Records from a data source
BEGIN

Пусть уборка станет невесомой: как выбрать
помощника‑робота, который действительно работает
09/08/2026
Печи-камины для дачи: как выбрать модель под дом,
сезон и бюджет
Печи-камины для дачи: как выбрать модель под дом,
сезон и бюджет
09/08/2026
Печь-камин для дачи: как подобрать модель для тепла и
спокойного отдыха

END

JOB
Reproduce every line of the items above without any changes.

RESPONSE FOR THIS EXERCISE
Пусть уборка станет невесомой: как выбрать
помощника‑робота, который действительно работает
09/08/2026
Печи-камины для дачи: как выбрать модель под дом,
сезон и бюджет
Печи-камины для дачи: как выбрать модель под дом,
сезон и бюджет
09/08/2026
Печь-камин для дачи: как подобрать модель для тепла и
спокойного отдыха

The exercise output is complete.